KAWS (USA, B. 1974)
PROPERTY FROM AN IMPORTANT PRIVATE COLLECTION
KAWS (USA, B. 1974)

ARMED AWAY

Details
KAWS (USA, B. 1974)
ARMED AWAY
signed and dated ‘KAWS..14’ (on the reverse)
acrylic on canvas
223.2 x 503 cm. (87 7/8 x 198 in.)
Painted in 2014
Provenance
Honor Fraser Gallery, Los Angeles.
Acquired from the above by the present owner.
Literature
Honor Fraser Gallery, MAN’S BEST FRIEND, exh. cat., Los Angeles, USA, 2014, p. 124 (illustrated in colour, pp. 18-19; installation view illustrated, pp. 7, 8-9, 10-11 and 12-13).
Exhibited
Los Angeles, USA, Honor Fraser Gallery, MANS BEST FRIEND, September – October 2014.

Brought to you by

Kimmy Lau
Kimmy Lau

Lot Essay

KAWS, an amalgamation of his city-driven and graffiti-inspired upbringing, has vehemently established his position in the lexicon of Contemporary Art. ARMED AWAY is not only prodigious in scale, but boundless in its complexity. Standing in front of ARMED AWAY you are immediately drawn in by the artist’s explosive and instantly recognizable vibrant palette. The scale allows KAWS to exercise his proficiency as a colorist in a method seldom captured to this extent. Like no other artist has done since Jean-Michel Basquiat and Keith Haring, he has transformed his street art and graffiti sensibility into the upper echelons of fine art galleries and institutions. ARMED AWAY epitomizes all that is loved within the new iteration of Pop sensibility which KAWS has continuously transformed. The cartoon and comic imagery instantly conveys the feeling of Roy Lichtenstein’s pop heroes and heroines, while the lively swathes of color and repetition of imagery inspire visions of Warhol’s effortless refinement of pop culture.

Source information —
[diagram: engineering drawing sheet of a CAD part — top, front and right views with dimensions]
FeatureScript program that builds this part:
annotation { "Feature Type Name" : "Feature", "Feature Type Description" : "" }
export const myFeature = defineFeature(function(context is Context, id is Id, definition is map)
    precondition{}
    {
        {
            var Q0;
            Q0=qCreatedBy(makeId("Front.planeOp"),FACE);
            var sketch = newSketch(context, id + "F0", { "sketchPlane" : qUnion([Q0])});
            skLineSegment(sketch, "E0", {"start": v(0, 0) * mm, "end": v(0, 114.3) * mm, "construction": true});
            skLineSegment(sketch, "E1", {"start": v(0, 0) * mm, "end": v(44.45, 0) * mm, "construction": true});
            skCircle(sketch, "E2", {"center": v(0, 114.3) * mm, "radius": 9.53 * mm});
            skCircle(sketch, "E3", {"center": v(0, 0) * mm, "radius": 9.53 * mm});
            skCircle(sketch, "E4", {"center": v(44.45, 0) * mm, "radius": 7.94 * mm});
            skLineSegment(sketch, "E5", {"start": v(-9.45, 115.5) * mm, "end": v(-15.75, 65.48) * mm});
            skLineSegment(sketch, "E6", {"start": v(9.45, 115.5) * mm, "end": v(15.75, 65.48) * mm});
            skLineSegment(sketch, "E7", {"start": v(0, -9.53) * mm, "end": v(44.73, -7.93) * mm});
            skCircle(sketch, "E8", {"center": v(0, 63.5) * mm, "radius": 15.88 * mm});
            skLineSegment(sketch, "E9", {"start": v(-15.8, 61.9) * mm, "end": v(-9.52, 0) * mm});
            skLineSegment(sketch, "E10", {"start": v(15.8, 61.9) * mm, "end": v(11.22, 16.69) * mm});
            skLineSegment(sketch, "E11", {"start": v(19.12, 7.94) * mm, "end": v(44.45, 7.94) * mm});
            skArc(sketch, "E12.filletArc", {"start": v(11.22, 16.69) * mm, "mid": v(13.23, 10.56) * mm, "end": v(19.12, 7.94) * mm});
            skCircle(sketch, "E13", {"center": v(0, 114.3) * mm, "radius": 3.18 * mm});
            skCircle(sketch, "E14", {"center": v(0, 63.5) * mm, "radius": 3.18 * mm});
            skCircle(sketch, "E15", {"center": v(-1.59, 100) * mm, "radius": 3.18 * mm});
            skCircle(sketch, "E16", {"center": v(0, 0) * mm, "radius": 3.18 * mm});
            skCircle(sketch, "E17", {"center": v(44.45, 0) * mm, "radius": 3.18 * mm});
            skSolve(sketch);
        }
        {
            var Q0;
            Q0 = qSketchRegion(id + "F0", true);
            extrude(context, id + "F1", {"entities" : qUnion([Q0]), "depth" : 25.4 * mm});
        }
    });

Problems to solve —
1: Reproduce a passage from the ARMED AWAY listing: begin at the words "PROPERTY FROM AN" and stop after "(on the reverse)".
2: Answer these questions from the ARMED AWAY listing:
(a) What medium was the work made in?
(b) In what year was it painted?
(c) Which two artists does the essay name as having done what KAWS did with street art and graffiti?
3: Decide whether each statement agrees with the ARMED AWAY listing, and quote the words that settle it:
(a) The work is signed on the front.
(b) The Los Angeles exhibition ran from September to October 2014.
(c) The essay likens the work's cartoon imagery to Roy Lichtenstein's pop heroes.

Completed exercise —
1:
PROPERTY FROM AN IMPORTANT PRIVATE COLLECTION
KAWS (USA, B. 1974)

ARMED AWAY

Details
KAWS (USA, B. 1974)
ARMED AWAY
signed and dated ‘KAWS..14’ (on the reverse)

2:
(a) Acrylic on canvas.
(b) 2014.
(c) Jean-Michel Basquiat and Keith Haring.

3:
(a) No: "signed and dated ‘KAWS..14’ (on the reverse)"
(b) Yes: "September – October 2014"
(c) Yes: "The cartoon and comic imagery instantly conveys the feeling of Roy Lichtenstein’s pop heroes and heroines"